* REQUEST 1: Reproduce verbatim the portion of the passage on Tezos nodes starting with "Introduction" and going on through "of other ones.".

* SELECTED EXTRACT:
----------
🖥
Nodes in the Tezos blockchain

Introduction

Blockchain is a peer-to-peer network in which every peer is a node ensuring a set of diverse functions within the distributed software. In this document, we will explore the notion of nodes in Tezos, focusing on their role as well as their features and limitations.

Definition

Within a blockchain, nodes are the main components in order to keep the network alive and decentralized.
A node is a physical machine that stores a copy of the current state of the blockchain and updates it with the information it receives from other nodes (also known as peers). Therefore, a node is connected in a peer-to-peer way to plenty of other ones.
A node systematically communicates the information it receives to nodes it is connected to, in order to, later on, allow them to transmit this information to their own peers. This ensures that every node from the Tezos network stores the same information.
The particularity of public blockchains lies in the fact that anyone can launch a node. The chain is therefore expected to have a large number of nodes, thus reducing the risks associated with the potential failure of an important actor of the network.
----------
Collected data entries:
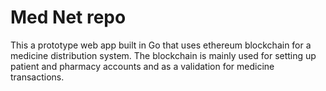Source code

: # Med Net repo
 This a prototype web app built in Go that uses ethereum blockchain for a medicine distribution system.
 The blockchain is mainly used for setting up patient and pharmacy accounts and as a validation for medicine transactions.
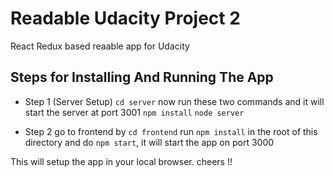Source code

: # Readable Udacity Project 2
React Redux based reaable app for Udacity

## Steps for Installing And Running The App

* Step 1 (Server Setup)
  `cd server`
  now run these two commands and it will start the server at port 3001
  `npm install`
  `node server`

* Step 2
  go to frontend by
  `cd frontend`
  run `npm install` in the root of this directory and
  do `npm start`, it will start the app on port 3000

This will setup the app in your local browser. cheers !!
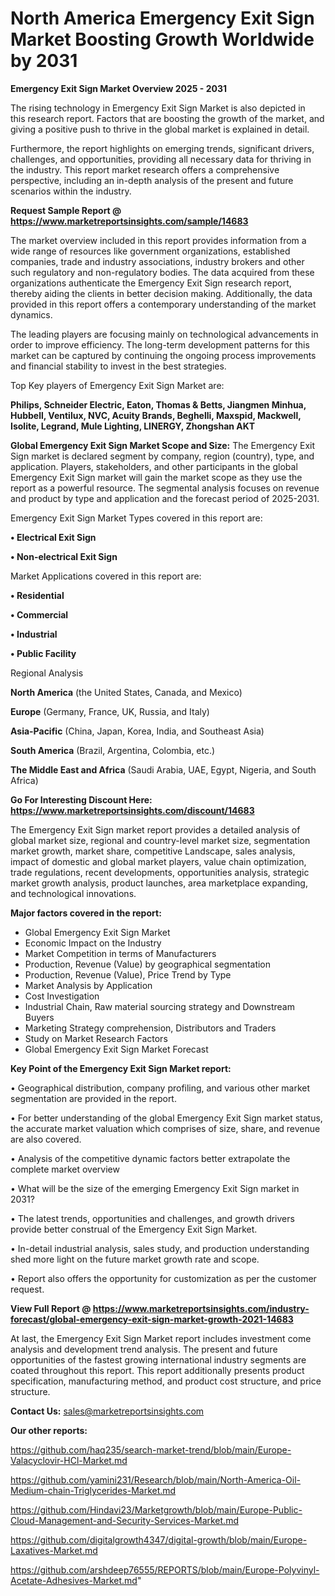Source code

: # North America Emergency Exit Sign Market Boosting Growth Worldwide by 2031

<Strong> Emergency Exit Sign Market Overview 2025 - 2031</strong>

The rising technology in Emergency Exit Sign Market is also depicted in this research report. Factors that are boosting the growth of the market, and giving a positive push to thrive in the global market is explained in detail.

Furthermore, the report highlights on emerging trends, significant drivers, challenges, and opportunities, providing all necessary data for thriving in the industry. This report market research offers a comprehensive perspective, including an in-depth analysis of the present and future scenarios within the industry.

<strong>Request Sample Report @ <a href=https://www.marketreportsinsights.com/sample/14683>https://www.marketreportsinsights.com/sample/14683</a></strong>

The market overview included in this report provides information from a wide range of resources like government organizations, established companies, trade and industry associations, industry brokers and other such regulatory and non-regulatory bodies. The data acquired from these organizations authenticate the Emergency Exit Sign research report, thereby aiding the clients in better decision making. Additionally, the data provided in this report offers a contemporary understanding of the market dynamics.

The leading players are focusing mainly on technological advancements in order to improve efficiency. The long-term development patterns for this market can be captured by continuing the ongoing process improvements and financial stability to invest in the best strategies.

Top Key players of Emergency Exit Sign Market are:

<strong>Philips, Schneider Electric, Eaton, Thomas & Betts, Jiangmen Minhua, Hubbell, Ventilux, NVC, Acuity Brands, Beghelli, Maxspid, Mackwell, Isolite, Legrand, Mule Lighting, LINERGY, Zhongshan AKT</strong>

<strong><b>Global Emergency Exit Sign Market Scope and Size:</b></strong>
The Emergency Exit Sign market is declared segment by company, region (country), type, and application. Players, stakeholders, and other participants in the global Emergency Exit Sign market will gain the market scope as they use the report as a powerful resource. The segmental analysis focuses on revenue and product by type and application and the forecast period of 2025-2031.

Emergency Exit Sign Market Types covered in this report are:

<strong>• Electrical Exit Sign

• Non-electrical Exit Sign</strong>

Market Applications covered in this report are:

<strong>• Residential

• Commercial

• Industrial

• Public Facility</strong> 

Regional Analysis

<strong>North America</strong> (the United States, Canada, and Mexico)

<strong>Europe</strong> (Germany, France, UK, Russia, and Italy)

<strong>Asia-Pacific</strong> (China, Japan, Korea, India, and Southeast Asia)

<strong>South America</strong> (Brazil, Argentina, Colombia, etc.)

<strong>The Middle East and Africa</strong> (Saudi Arabia, UAE, Egypt, Nigeria, and South Africa)

<strong>Go For Interesting Discount Here: <a href=https://www.marketreportsinsights.com/discount/14683>https://www.marketreportsinsights.com/discount/14683</a></strong>

The Emergency Exit Sign market report provides a detailed analysis of global market size, regional and country-level market size, segmentation market growth, market share, competitive Landscape, sales analysis, impact of domestic and global market players, value chain optimization, trade regulations, recent developments, opportunities analysis, strategic market growth analysis, product launches, area marketplace expanding, and technological innovations.

<strong><b>Major factors covered in the report:</b></strong>
<ul>
  <li>Global Emergency Exit Sign Market </li>
  <li>Economic Impact on the Industry</li>
  <li>Market Competition in terms of Manufacturers</li>
  <li>Production, Revenue (Value) by geographical segmentation</li>
  <li>Production, Revenue (Value), Price Trend by Type</li>
  <li>Market Analysis by Application</li>
  <li>Cost Investigation</li>
  <li>Industrial Chain, Raw material sourcing strategy and Downstream Buyers</li>
  <li>Marketing Strategy comprehension, Distributors and Traders</li>
  <li>Study on Market Research Factors</li>
  <li>Global Emergency Exit Sign Market Forecast</li>
</ul>

<strong><b>Key Point of the Emergency Exit Sign Market report:</b></strong>

• Geographical distribution, company profiling, and various other market segmentation are provided in the report.

• For better understanding of the global Emergency Exit Sign market status, the accurate market valuation which comprises of size, share, and revenue are also covered.

• Analysis of the competitive dynamic factors better extrapolate the complete market overview

• What will be the size of the emerging Emergency Exit Sign market in 2031?

• The latest trends, opportunities and challenges, and growth drivers provide better construal of the Emergency Exit Sign Market.

• In-detail industrial analysis, sales study, and production understanding shed more light on the future market growth rate and scope.

• Report also offers the opportunity for customization as per the customer request.

<strong><b>View Full Report @ <a href=https://www.marketreportsinsights.com/industry-forecast/global-emergency-exit-sign-market-growth-2021-14683>https://www.marketreportsinsights.com/industry-forecast/global-emergency-exit-sign-market-growth-2021-14683</a></b></strong>


At last, the Emergency Exit Sign Market report includes investment come analysis and development trend analysis. The present and future opportunities of the fastest growing international industry segments are coated throughout this report. This report additionally presents product specification, manufacturing method, and product cost structure, and price structure.

<strong>Contact Us:</strong>
sales@marketreportsinsights.com

<strong>Our other reports:</strong>

<a href=https://github.com/haq235/search-market-trend/blob/main/Europe-Valacyclovir-HCl-Market.md>https://github.com/haq235/search-market-trend/blob/main/Europe-Valacyclovir-HCl-Market.md</a>

<a href=https://github.com/yamini231/Research/blob/main/North-America-Oil-Medium-chain-Triglycerides-Market.md>https://github.com/yamini231/Research/blob/main/North-America-Oil-Medium-chain-Triglycerides-Market.md</a>

<a href=https://github.com/Hindavi23/Marketgrowth/blob/main/Europe-Public-Cloud-Management-and-Security-Services-Market.md>https://github.com/Hindavi23/Marketgrowth/blob/main/Europe-Public-Cloud-Management-and-Security-Services-Market.md</a>

<a href=https://github.com/digitalgrowth4347/digital-growth/blob/main/Europe-Laxatives-Market.md>https://github.com/digitalgrowth4347/digital-growth/blob/main/Europe-Laxatives-Market.md</a>

<a href=https://github.com/arshdeep76555/REPORTS/blob/main/Europe-Polyvinyl-Acetate-Adhesives-Market.md>https://github.com/arshdeep76555/REPORTS/blob/main/Europe-Polyvinyl-Acetate-Adhesives-Market.md</a>"
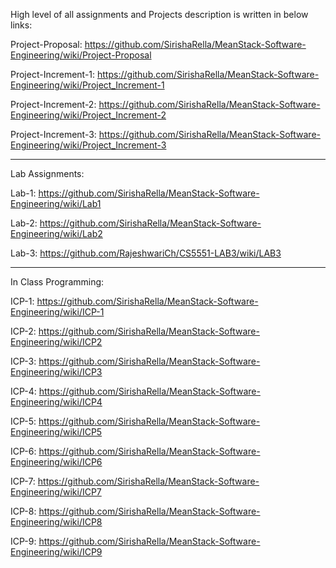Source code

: High level of all assignments and Projects description is written in below links:

Project-Proposal:
https://github.com/SirishaRella/MeanStack-Software-Engineering/wiki/Project-Proposal

Project-Increment-1:
https://github.com/SirishaRella/MeanStack-Software-Engineering/wiki/Project_Increment-1

Project-Increment-2:
https://github.com/SirishaRella/MeanStack-Software-Engineering/wiki/Project_Increment-2

Project-Increment-3:
https://github.com/SirishaRella/MeanStack-Software-Engineering/wiki/Project_Increment-3

________________________________________________________________________________________________________________________________________

Lab Assignments:

Lab-1:
https://github.com/SirishaRella/MeanStack-Software-Engineering/wiki/Lab1

Lab-2:
https://github.com/SirishaRella/MeanStack-Software-Engineering/wiki/Lab2

Lab-3:
https://github.com/RajeshwariCh/CS5551-LAB3/wiki/LAB3

________________________________________________________________________________________________________________________________________
In Class Programming:

ICP-1:
https://github.com/SirishaRella/MeanStack-Software-Engineering/wiki/ICP-1

ICP-2:
https://github.com/SirishaRella/MeanStack-Software-Engineering/wiki/ICP2

ICP-3:
https://github.com/SirishaRella/MeanStack-Software-Engineering/wiki/ICP3

ICP-4:
https://github.com/SirishaRella/MeanStack-Software-Engineering/wiki/ICP4

ICP-5:
https://github.com/SirishaRella/MeanStack-Software-Engineering/wiki/ICP5

ICP-6:
https://github.com/SirishaRella/MeanStack-Software-Engineering/wiki/ICP6

ICP-7:
https://github.com/SirishaRella/MeanStack-Software-Engineering/wiki/ICP7

ICP-8:
https://github.com/SirishaRella/MeanStack-Software-Engineering/wiki/ICP8

ICP-9:
https://github.com/SirishaRella/MeanStack-Software-Engineering/wiki/ICP9
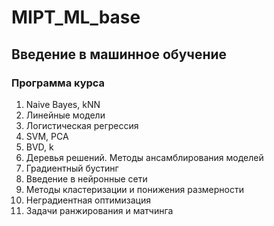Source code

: # MIPT_ML_base
## Введение в машинное обучение
### Программа курса
1. Naive Bayes, kNN
2. Линейные модели
3. Логистическая регрессия
4. SVM, PCA
5. BVD, k
6. Деревья решений. Методы ансамблирования моделей
7. Градиентный бустинг
8. Введение в нейронные сети
9. Методы кластеризации и понижения размерности
10. Неградиентная оптимизация
11. Задачи ранжирования и матчинга
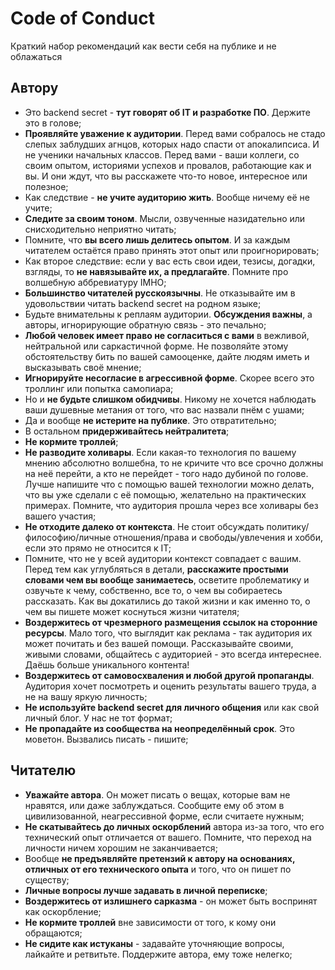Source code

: # Code of Conduct

Краткий набор рекомендаций как вести себя на публике и не облажаться

## Автору

- Это backend secret - **тут говорят об IT и разработке ПО**. Держите это в голове;
- **Проявляйте уважение к аудитории**. Перед вами собралось не стадо слепых заблудших агнцов, которых надо спасти от апокалипсиса. И не ученики начальных классов. Перед вами - ваши коллеги, со своим опытом, историями успехов и провалов, работающие как и вы. И они ждут, что вы расскажете что-то новое, интересное или полезное;
- Как следствие - **не учите аудиторию жить**. Вообще ничему её не учите; 
- **Следите за своим тоном**. Мысли, озвученные назидательно или снисходительно неприятно читать;
- Помните, что **вы всего лишь делитесь опытом**. И за каждым читателем остаётся право принять этот опыт или проигнорировать;
- Как второе следствие: если у вас есть свои идеи, тезисы, догадки, взгляды, то **не навязывайте их, а предлагайте**. Помните про волшебную аббревиатуру IMHO;
- **Большинство читателей русскоязычны**. Не отказывайте им в удовольствии читать backend secret на родном языке;
- Будьте внимательны к реплаям аудитории. **Обсуждения важны**, а авторы, игнорирующие обратную связь - это печально;
- **Любой человек имеет право не согласиться с вами** в вежливой, нейтральной или саркастичной форме. Не позволяйте этому обстоятельству бить по вашей самооценке, дайте людям иметь и высказывать своё мнение;
- **Игнорируйте несогласие в агрессивной форме**. Скорее всего это троллинг или попытка самопиара;
- Но и **не будьте слишком обидчивы**. Никому не хочется наблюдать ваши душевные метания от того, что вас назвали пнём с ушами;
- Да и вообще **не истерите на публике**. Это отвратительно;
- В остальном **придерживайтесь нейтралитета**;
- **Не кормите троллей**;
- **Не разводите холивары**. Если какая-то технология по вашему мнению абсолютно волшебна, то не кричите что все срочно должны на неё перейти, а кто не перейдет - того надо дубиной по голове. Лучше напишите что с помощью вашей технологии можно делать, что вы уже сделали с её помощью, желательно на практических примерах. Помните, что аудитория прошла через все холивары без вашего участия;
- **Не отходите далеко от контекста**. Не стоит обсуждать политику/философию/личные отношения/права и свободы/увлечения и хобби, если это прямо не относится к IT;
- Помните, что не у всей аудитории контекст совпадает с вашим. Перед тем как углубляться в детали, **расскажите простыми словами чем вы вообще занимаетесь**, осветите проблематику и озвучьте к чему, собственно, все то, о чем вы собираетесь рассказать. Как вы докатились до такой жизни и как именно то, о чем вы пишете может коснуться жизни читателя;
- **Воздержитесь от чрезмерного размещения ссылок на сторонние ресурсы**. Мало того, что выглядит как реклама - так аудитория их может почитать и без вашей помощи. Рассказывайте своими, живыми словами, общайтесь с аудиторией - это всегда интереснее. Даёшь больше уникального контента!
- **Воздержитесь от самовосхваления и любой другой пропаганды**. Аудитория хочет посмотреть и оценить результаты вашего труда, а не на вашу яркую личность;
- **Не используйте backend secret для личного общения** или как свой личный блог. У нас не тот формат;
- **Не пропадайте из сообщества на неопределённый срок**. Это моветон. Вызвались писать - пишите;

## Читателю

- **Уважайте автора**. Он может писать о вещах, которые вам не нравятся, или даже заблуждаться. Сообщите ему об этом в цивилизованной, неагрессивной форме, если считаете нужным;
- **Не скатывайтесь до личных оскорблений** автора из-за того, что его технический опыт отличается от вашего. Помните, что переход на личности ничем хорошим не заканчивается;
- Вообще **не предъявляйте претензий к автору на основаниях, отличных от его технического опыта** и того, что он пишет по существу;
- **Личные вопросы лучше задавать в личной переписке**;
- **Воздержитесь от излишнего сарказма** - он может быть воспринят как оскорбление;
- **Не кормите троллей** вне зависимости от того, к кому они обращаются;
- **Не сидите как истуканы** - задавайте уточняющие вопросы, лайкайте и ретвитьте. Поддержите автора, ему тоже нелегко;
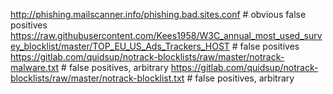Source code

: <http://phishing.mailscanner.info/phishing.bad.sites.conf> # obvious false positives
<https://raw.githubusercontent.com/Kees1958/W3C_annual_most_used_survey_blocklist/master/TOP_EU_US_Ads_Trackers_HOST> # false positives
<https://gitlab.com/quidsup/notrack-blocklists/raw/master/notrack-malware.txt> # false positives, arbitrary
<https://gitlab.com/quidsup/notrack-blocklists/raw/master/notrack-blocklist.txt> # false positives, arbitrary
----------
* REQUEST 2: Arrange the lines of the records starting with the line with "This will setup" and going on through the line with "Furthermore, the report" as a JSON list of strings, one string per line, with blank lines omitted. Leave the pictures out of the answer.

* TASK ANSWER 1:
Introduction

Blockchain is a peer-to-peer network in which every peer is a node ensuring a set of diverse functions within the distributed software. In this document, we will explore the notion of nodes in Tezos, focusing on their role as well as their features and limitations.

Definition

Within a blockchain, nodes are the main components in order to keep the network alive and decentralized.
A node is a physical machine that stores a copy of the current state of the blockchain and updates it with the information it receives from other nodes (also known as peers). Therefore, a node is connected in a peer-to-peer way to plenty of other ones.

* TASK ANSWER 2:
[
  "This will setup the app in your local browser. cheers !!",
  "Source code",
  ": # North America Emergency Exit Sign Market Boosting Growth Worldwide by 2031",
  "<Strong> Emergency Exit Sign Market Overview 2025 - 2031</strong>",
  "The rising technology in Emergency Exit Sign Market is also depicted in this research report. Factors that are boosting the growth of the market, and giving a positive push to thrive in the global market is explained in detail.",
  "Furthermore, the report highlights on emerging trends, significant drivers, challenges, and opportunities, providing all necessary data for thriving in the industry. This report market research offers a comprehensive perspective, including an in-depth analysis of the present and future scenarios within the industry."
]